Director of Veterans Services Larry Braue said Bustamante will be included in the student panel, as well as Christian Bengtson, the disaster services chair for the American Red Cross Club at USF and a senior majoring in chemistry, Michael Jernigan, a junior majoring in history who was left blinded by a roadside bomb in Iraq and Tumeka Turner, a senior majoring in business administration and engineering and a single mother who was forced to leave her child following a call to deployment. Panelists were chosen for their unique experiences and struggles.

“I really want to encourage faculty and staff to come (as well as students) because a lot of these veteran students – they’re in the classroom,” Braue said. “To understand that that student population is a little bit different than your typical student population.”

Bustamante plans to become an officer and rejoin active service once she graduates from USF. She holds the rank of staff sergeant and said she gets “really nostalgic” every time she walks by the C.W. Bill Young Hall.

“Even just seeing one soldier, walking from one class to another,” she said. “When you’re in the military, you’re surrounded by a sea of uniforms, and now that I’m not and I’m here at school, every now and then I see that one soldier who is walking around in a uniform, it’s just – it’s awesome.”

Tuesday’s focus will be on the 1st Annual Chili Cook-Off and Veterans Expo. Each will run from noon to 3 p.m. The Expo’s goal is to inform veterans of the different benefits available to them.

“There (might be) a lot of benefits they’re eligible for that they don’t know (about),” Braue said. “So they can eat chili and talk to somebody about benefits.”

The Cook-Off will feature more than 20 teams, made up of various student organizations, which will cook two to three gallons of their own chili concoctions. Members of the winning team will have their names engraved on a perennial trophy, which will be placed in the future MSC Veterans Lounge.

Tony Rivera, an administrative specialist with the Office of Veterans Services, said the event will appeal to veterans for reasons beyond trophies and free chili.

“The big thing is competition, within the army and within all branches of the military,” he said. “We’re very competitive, so that’s how we talked about the chili cook-off.”

Participants will sample chilis such as P.R.I.D.E. Alliance’s “Bambi Chili,” Campus Recreation’s “Reckin’ Chili” and the Kenjutsu Club’s “Nosebleed Chili,” Rivera said.

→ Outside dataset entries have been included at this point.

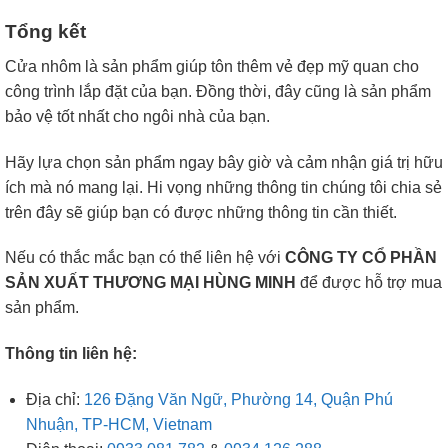
Tổng kết
Cửa nhôm là sản phẩm giúp tôn thêm vẻ đẹp mỹ quan cho
công trình lắp đặt của bạn. Đồng thời, đây cũng là sản phẩm
bảo vệ tốt nhất cho ngôi nhà của bạn.
Hãy lựa chọn sản phẩm ngay bây giờ và cảm nhận giá trị hữu
ích mà nó mang lại. Hi vọng những thông tin chúng tôi chia sẻ
trên đây sẽ giúp bạn có được những thông tin cần thiết.
Nếu có thắc mắc bạn có thể liên hệ với
CÔNG TY CỔ PHẦN
SẢN XUẤT THƯƠNG MẠI HÙNG MINH
để được hỗ trợ mua
sản phẩm.
Thông tin liên hệ:
Địa chỉ:
126 Đặng Văn Ngữ, Phường 14, Quận Phú
Nhuận, TP-HCM, Vietnam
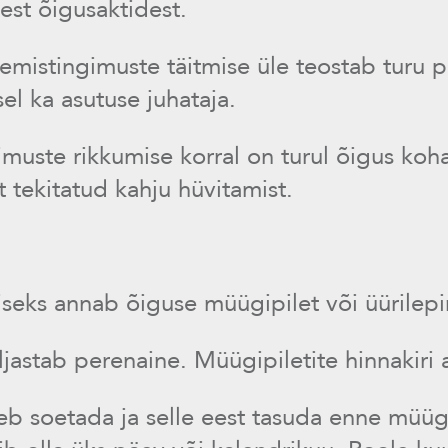
test õigusaktidest.
lemistingimuste täitmise üle teostab turu 
el ka asutuse juhataja.
imuste rikkumise korral on turul õigus koh
t tekitatud kahju hüvitamist.
iseks annab õiguse müügipilet või üürilepi
ljastab perenaine. Müügipiletite hinnakiri 
eb soetada ja selle eest tasuda enne müüg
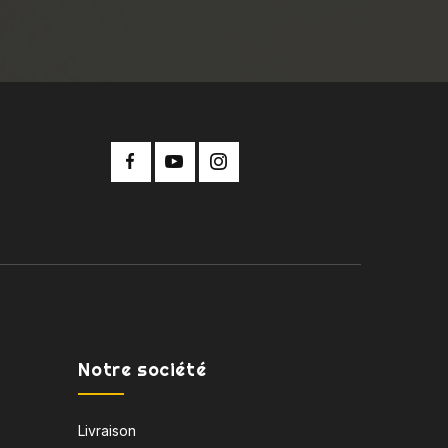
Notre société
Livraison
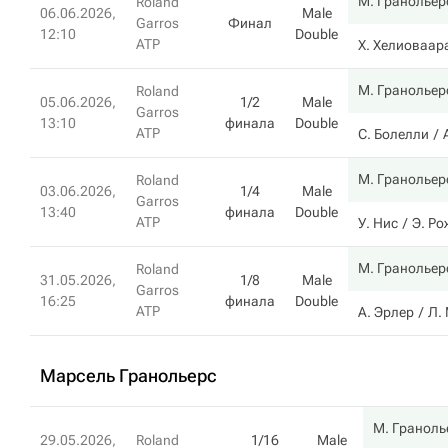
М. Гранольер
Roland
06.06.2026,
Male
Garros
Финал
12:10
Double
ATP
Х. Хелиоваар
М. Гранольер
Roland
05.06.2026,
1/2
Male
Garros
13:10
финала
Double
ATP
С. Болелли
М. Гранольер
Roland
03.06.2026,
1/4
Male
Garros
13:40
финала
Double
ATP
У. Нис
Э. Ро
М. Гранольер
Roland
31.05.2026,
1/8
Male
Garros
16:25
финала
Double
ATP
А. Эрлер
Л.
Марсель Гранольерс
М. Граноль
29.05.2026,
Roland
1/16
Male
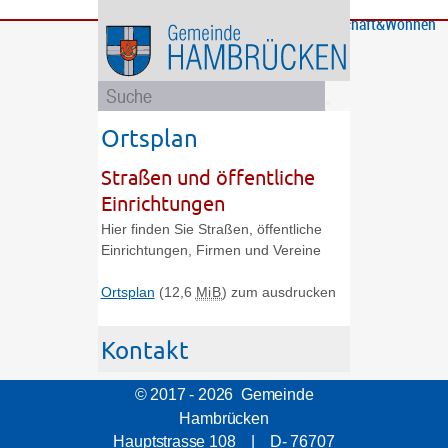
Bürgerservice
Gemeinde
Bildung
Rathaus
Freizeit
Wirtschaft&Wohnen
und
und
Soziales
Politik
Ortsplan
Straßen und öffentliche
Einrichtungen
Hier finden Sie Straßen, öffentliche
Einrichtungen, Firmen und Vereine
Ortsplan
(12,6
MiB
)
zum ausdrucken
Kontakt
© 2017 - 2026 Gemeinde
Hambrücken
Hauptstrasse 108 | D- 76707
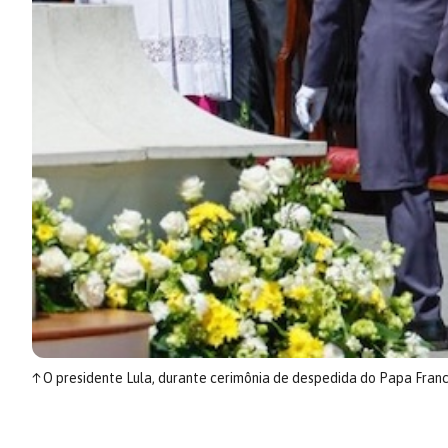
↑
O presidente Lula, durante cerimônia de despedida do Papa Franc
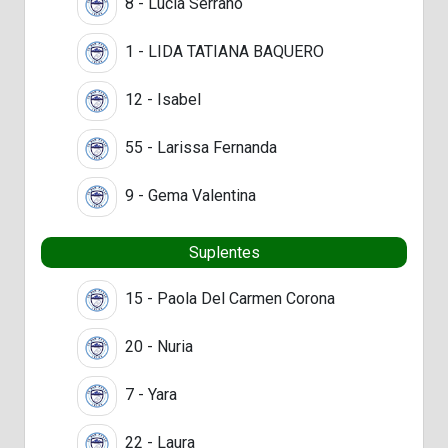
8 - Lucia Serrano
1 - LIDA TATIANA BAQUERO
12 - Isabel
55 - Larissa Fernanda
9 - Gema Valentina
Suplentes
15 - Paola Del Carmen Corona
20 - Nuria
7 - Yara
22 - Laura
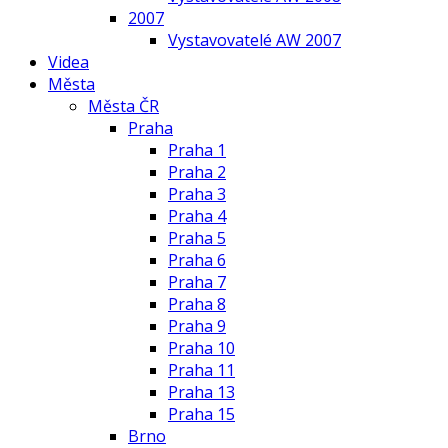
2007
Vystavovatelé AW 2007
Videa
Města
Města ČR
Praha
Praha 1
Praha 2
Praha 3
Praha 4
Praha 5
Praha 6
Praha 7
Praha 8
Praha 9
Praha 10
Praha 11
Praha 13
Praha 15
Brno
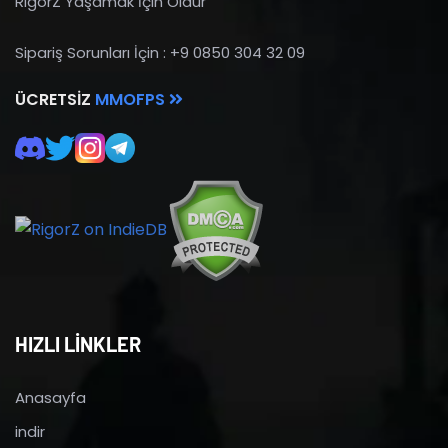
RigorZ Yaşamak İçin Öldür
Sipariş Sorunları İçin : +9 0850 304 32 09
ÜCRETSIZ
MMOFPS
HIZLI LİNKLER
Anasayfa
indir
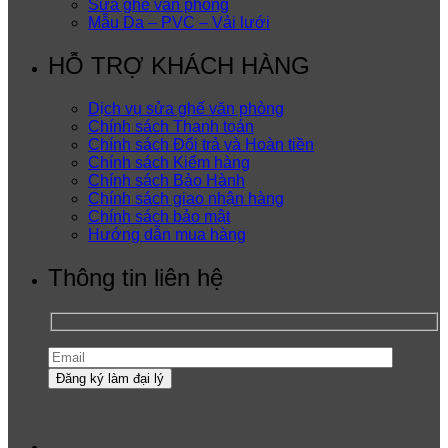
Sửa ghế văn phòng
Mẫu Da – PVC – Vải lưới
HỖ TRỢ KHÁCH HÀNG
Dịch vụ sửa ghế văn phòng
Chính sách Thanh toán
Chính sách Đổi trả và Hoàn tiền
Chính sách Kiểm hàng
Chính sách Bảo Hành
Chính sách giao nhận hàng
Chính sách bảo mật
Hướng dẫn mua hàng
Thông tin liên hệ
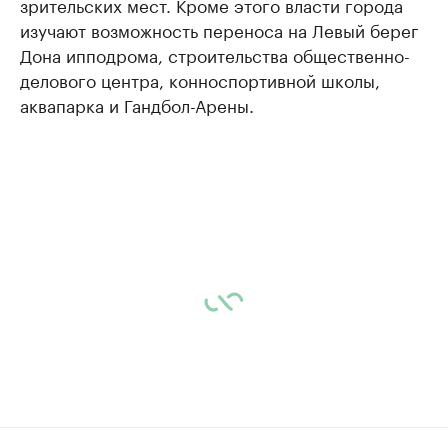
зрительских мест. Кроме этого власти города
изучают возможность переноса на Левый берег
Дона ипподрома, строительства общественно-
делового центра, конноспортивной школы,
аквапарка и Гандбол-Арены.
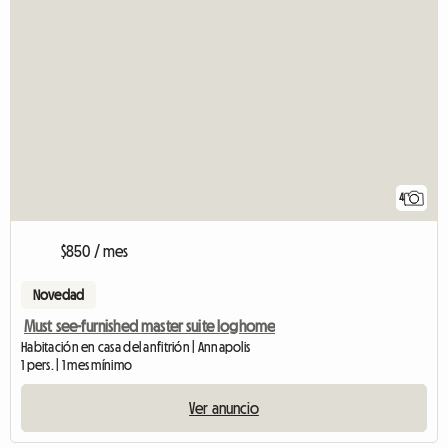
4
$850 / mes
Novedad
Must see-furnished master suite loghome
Habitación en casa del anfitrión | Annapolis
1 pers. | 1 mes mínimo
Ver anuncio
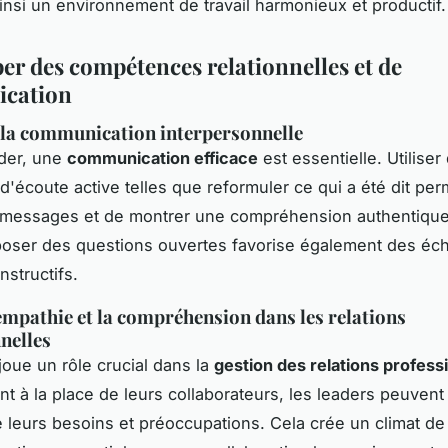
ainsi un environnement de travail harmonieux et productif.
er des compétences relationnelles et de
cation
la communication interpersonnelle
ader, une
communication efficace
est essentielle. Utiliser
d'écoute active telles que reformuler ce qui a été dit pe
es messages et de montrer une compréhension authentique
poser des questions ouvertes favorise également des éc
nstructifs.
'empathie et la compréhension dans les relations
nelles
joue un rôle crucial dans la
gestion des relations profess
nt à la place de leurs collaborateurs, les leaders peuven
leurs besoins et préoccupations. Cela crée un climat de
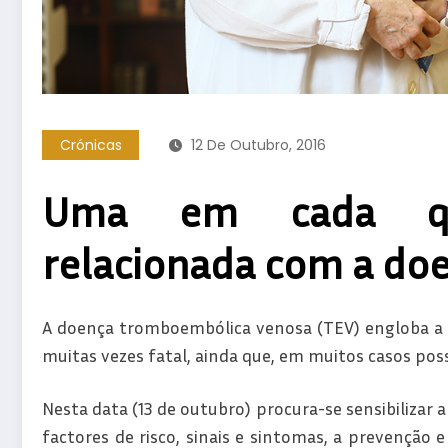
Crónicas
12 De Outubro, 2016
Uma em cada qu
relacionada com a do
A doença tromboembólica venosa (TEV) engloba a
muitas vezes fatal, ainda que, em muitos casos pos
Nesta data (13 de outubro) procura-se sensibilizar 
factores de risco, sinais e sintomas, a prevenção 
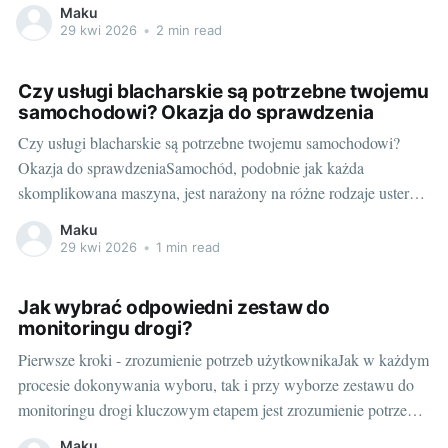
wszystkim doświadczenia, kreatywnych rozwiązań i także
Maku
znajomości specyfiki rynku, do którego konkretny model
29 kwi 2026
•
2 min read
zostanie skierowany. Jednym z najczęściej spotykanym typem
przyczep w przemyśle jest przyczepa ekspozycyjna, której
Czy usługi blacharskie są potrzebne twojemu
zadaniem jest transportowanie różnego
samochodowi? Okazja do sprawdzenia
Czy usługi blacharskie są potrzebne twojemu samochodowi?
Okazja do sprawdzeniaSamochód, podobnie jak każda
skomplikowana maszyna, jest narażony na różne rodzaje usterek
i uszkodzeń. W szczególności dotyczy to jego blacharskich
Maku
elementów, które są na pierwszej linii frontu w walce z
29 kwi 2026
•
1 min read
najróżniejszymi przeciwnościami losu. Dlatego warto wiedzieć,
kiedy konieczna jest wizyta u
Jak wybrać odpowiedni zestaw do
monitoringu drogi?
Pierwsze kroki - zrozumienie potrzeb użytkownikaJak w każdym
procesie dokonywania wyboru, tak i przy wyborze zestawu do
monitoringu drogi kluczowym etapem jest zrozumienie potrzeb
użytkownika. Do czego konkretnie chcemy wykorzystać nasz
Maku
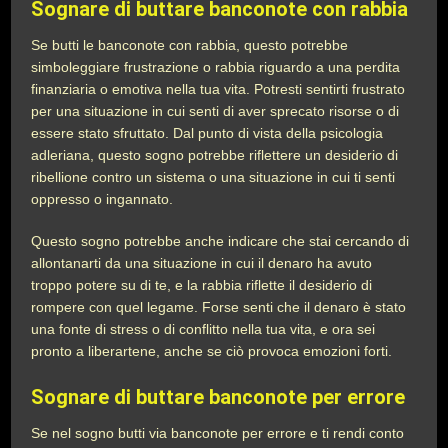
Sognare di buttare banconote con rabbia
Se butti le banconote con rabbia, questo potrebbe
simboleggiare frustrazione o rabbia riguardo a una perdita
finanziaria o emotiva nella tua vita. Potresti sentirti frustrato
per una situazione in cui senti di aver sprecato risorse o di
essere stato sfruttato. Dal punto di vista della psicologia
adleriana, questo sogno potrebbe riflettere un desiderio di
ribellione contro un sistema o una situazione in cui ti senti
oppresso o ingannato.
Questo sogno potrebbe anche indicare che stai cercando di
allontanarti da una situazione in cui il denaro ha avuto
troppo potere su di te, e la rabbia riflette il desiderio di
rompere con quel legame. Forse senti che il denaro è stato
una fonte di stress o di conflitto nella tua vita, e ora sei
pronto a liberartene, anche se ciò provoca emozioni forti.
Sognare di buttare banconote per errore
Se nel sogno butti via banconote per errore e ti rendi conto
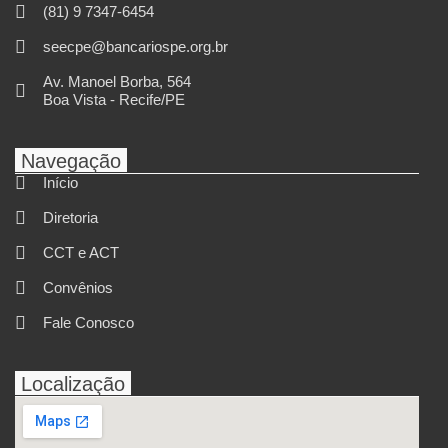
(81) 9 7347-6454
seecpe@bancariospe.org.br
Av. Manoel Borba, 564
Boa Vista - Recife/PE
Navegação
Início
Diretoria
CCT e ACT
Convênios
Fale Conosco
Localização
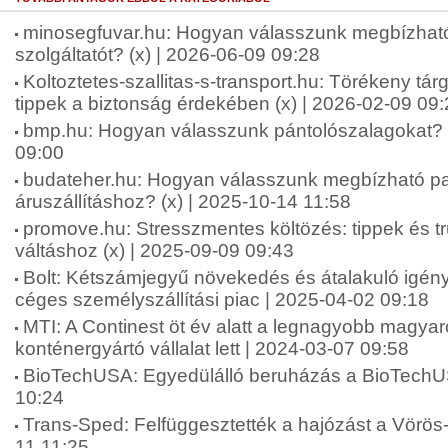
minosegfuvar.hu: Hogyan válasszunk megbízható
szolgáltatót? (x) | 2026-06-09 09:28
Koltoztetes-szallitas-s-transport.hu: Törékeny tár
tippek a biztonság érdekében (x) | 2026-02-09 09
bmp.hu: Hogyan válasszunk pántolószalagokat? (
09:00
budateher.hu: Hogyan válasszunk megbízható pa
áruszállításhoz? (x) | 2025-10-14 11:58
promove.hu: Stresszmentes költözés: tippek és 
váltáshoz (x) | 2025-09-09 09:43
Bolt: Kétszámjegyű növekedés és átalakuló igénye
céges személyszállítási piac | 2025-04-02 09:18
MTI: A Continest öt év alatt a legnagyobb magyar
konténergyártó vállalat lett | 2024-03-07 09:58
BioTechUSA: Egyedülálló beruházás a BioTechUS
10:24
Trans-Sped: Felfüggesztették a hajózást a Vörös
11 11:25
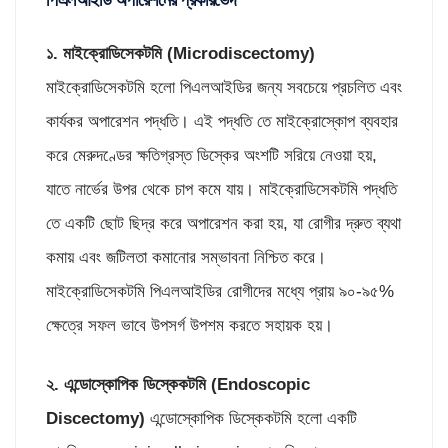
পিএলআইডি অপারেশনের প্রকারভেদ
১. মাইক্রোডিসেকটমি (
Microdiscectomy)
মাইক্রোডিসেকটমি হলো পিএলআইডির জন্য সবচেয়ে প্রচলিত এবং
কার্যকর অপারেশন পদ্ধতি। এই পদ্ধতি তে মাইক্রোস্কোপ ব্যবহার
করে মেরুদণ্ডের ক্ষতিগ্রস্ত ডিস্কের অংশটি সরিয়ে নেওয়া হয়,
যাতে নার্ভের উপর থেকে চাপ কমে যায়। মাইক্রোডিসেকটমি পদ্ধতি
তে একটি ছোট ছিদ্র করে অপারেশন করা হয়, যা রোগীর দ্রুত ব্যথা
কমায় এবং জটিলতা কমানোর সম্ভাবনা নিশ্চিত করে।
মাইক্রোডিসেকটমি পিএলআইডির রোগীদের মধ্যে প্রায় ৯০-৯৫%
ক্ষেত্রে সফল ভাবে উপসর্গ উপশম করতে সহায়ক হয়।
২. এন্ডোস্কোপিক ডিস্কেকটমি (
Endoscopic
Discectomy)
এন্ডোস্কোপিক ডিস্কেকটমি হলো একটি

The final event is the Veterans Day Ceremony, which begins at 11 a.m. Wednesday in the Martin Luther King Plaza. Bustamante, who is also the president of the Student Veterans Association, will act as the master of ceremonies and introduce keynote speaker retired Lt. Gen. Martin Steele of the U.S. Marine Corps.

“He is a very dynamic guy,” Braue said. “He is a very strong advocate for veterans and veterans’ rights, especially disabled veterans.”

The ceremony may also include a parachute jump. Two jumpers from the Special Operations Command from MacDill Air Force Base are scheduled to make the descent before the ceremony. However, complications have arisen that may put those plans in jeopardy.

Following a botched jump at the Rutgers-USF football game last week, where parachuters had to land in a nearby parking lot because the marching band was still on the field, the Federal Aviation Administration (FAA) pulled all scheduled jumps involving USF. But Braue said he hasn’t given up on Wednesday’s jumps yet.

“I made some pleads and (the FAA) agreed to meet with us,” he said. “They agreed that we’ll meet (today), and as long as everything goes well, we should be good.”

Rivera said seeing other veterans on Veterans Day is like an “unspoken thank you.”

“On Veterans Day, I see another fellow veteran … and there’s a bond there,” he said. “We’re student veterans. Yeah, our experiences make us a little different, but deep down inside, we’re USF Bulls, too. We’re students just like everybody else. I’m just as proud to wear green and gold as I was when I wore camouflage.”